**TRY IT:**
Leave the pictures out. Copy every other part of the entries exactly.

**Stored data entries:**
* * * *

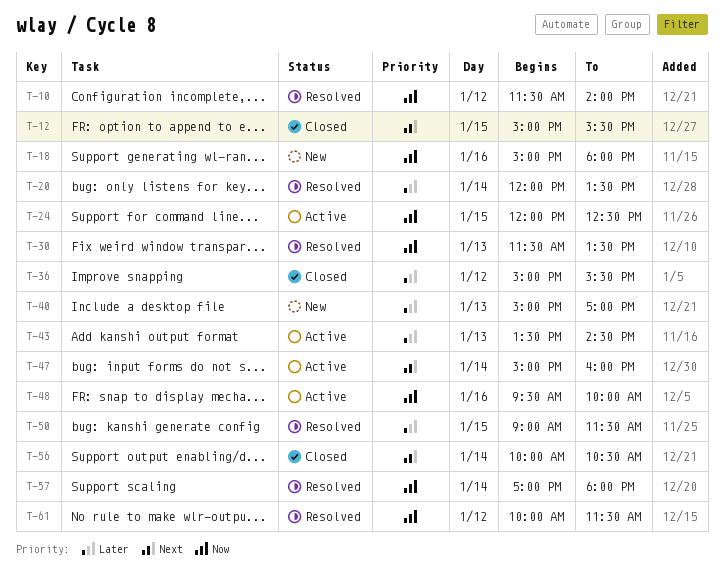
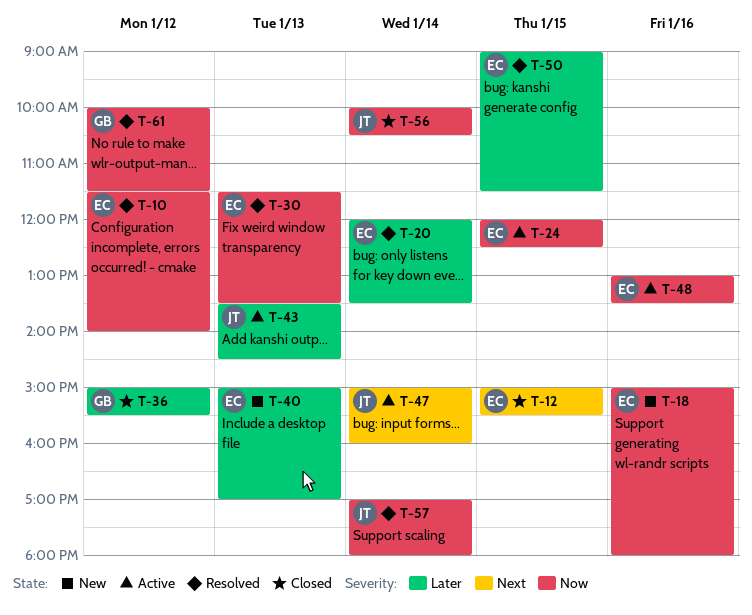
T-48, begins: 09:30 -> 13:00
T-48, ends: 10:00 -> 13:30
T-56, priority: Next -> Now

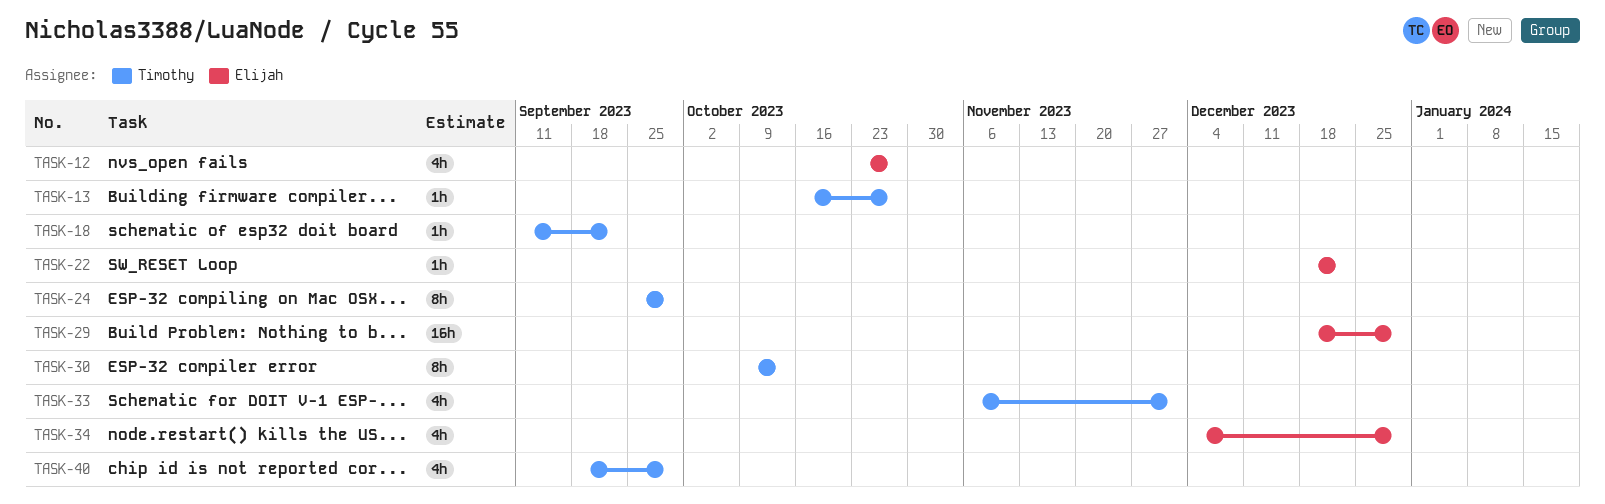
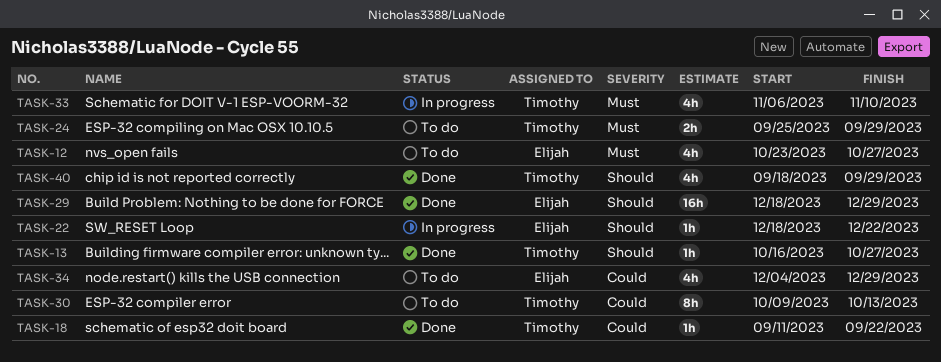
TASK-24, estimate: 8h -> 2h
TASK-33, due: Dec 1 -> Nov 10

* * * *

**RESPONSE AREA:**
T-48, begins: 09:30 -> 13:00
T-48, ends: 10:00 -> 13:30
T-56, priority: Next -> Now

TASK-24, estimate: 8h -> 2h
TASK-33, due: Dec 1 -> Nov 10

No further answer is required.